Document excerpt:
● ● ● ● ● ● ●

I washed her and let her get used to her surroundings in a private room until she got comfy. I knew she was ready to explore when she cried out.

She loves Dorabella. Me? not so much. Dorabella smacks at her every chance she gets. She runs from me. When I pick or attempt to pick her up, she spits, hisses and scratches me. Yesterday for the first time she purred and snuggled so happily against me once she knew she was safe. But then after the snuggle session she ran off. She'll look at me from a distance, but if I get too close she runs off.

She happily climbs up to play with the feather too, and check me out as I clean litter. She also is not afraid when it comes to meal time.

Will she ever come to trust me? I know all cats are different, but I was just wondering. Maybe I am not the right owner for her. Yet, I don't want to give her up because of her past, who knows what it was? I don't think she is more than 3 months.

Will Dorabella stop smacking her? Will she ever feel comfy? These questions and more beg to be answered on my episode of, "As the White Kitten Runs"...

BTW, I got her around 7 am last Thursday, December 11, 2008. So, no it has not even been a week yet...[IMG][/IMG]
post #2 of 19
I brought in a feral approx. 10-month-old female kitten/cat in October. I have two neutered males, 4&8 yrs. who are best buddies. My experience with her is much what you are describing. She was terrified of EVERYONE at first, and barely tolerated me. Unlike yours, though, she was aggressive, and immediately got off on the wrong foot with the boy cats.

● ● ● ● ● ● ●

Task brief:
Revise the stretch of the kitten post from "Will she ever come" through "the boy cats.", putting "November" in place of "October". The lines that come next are separate material with no connection to the kitten post.

Dataset excerpt:
● ● ● ● ● ● ●

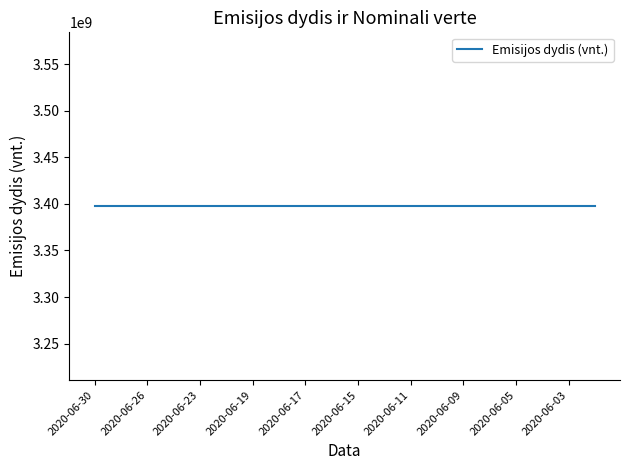

True or false: Emisijos dydis (vnt.) has a value of 4501421648.1 at 2020-06-08.

False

● ● ● ● ● ● ●

Your solution:
Will she ever come to trust me? I know all cats are different, but I was just wondering. Maybe I am not the right owner for her. Yet, I don't want to give her up because of her past, who knows what it was? I don't think she is more than 3 months.

Will Dorabella stop smacking her? Will she ever feel comfy? These questions and more beg to be answered on my episode of, "As the White Kitten Runs"...

BTW, I got her around 7 am last Thursday, December 11, 2008. So, no it has not even been a week yet...[IMG][/IMG]
post #2 of 19
I brought in a feral approx. 10-month-old female kitten/cat in November. I have two neutered males, 4&8 yrs. who are best buddies. My experience with her is much what you are describing. She was terrified of EVERYONE at first, and barely tolerated me. Unlike yours, though, she was aggressive, and immediately got off on the wrong foot with the boy cats.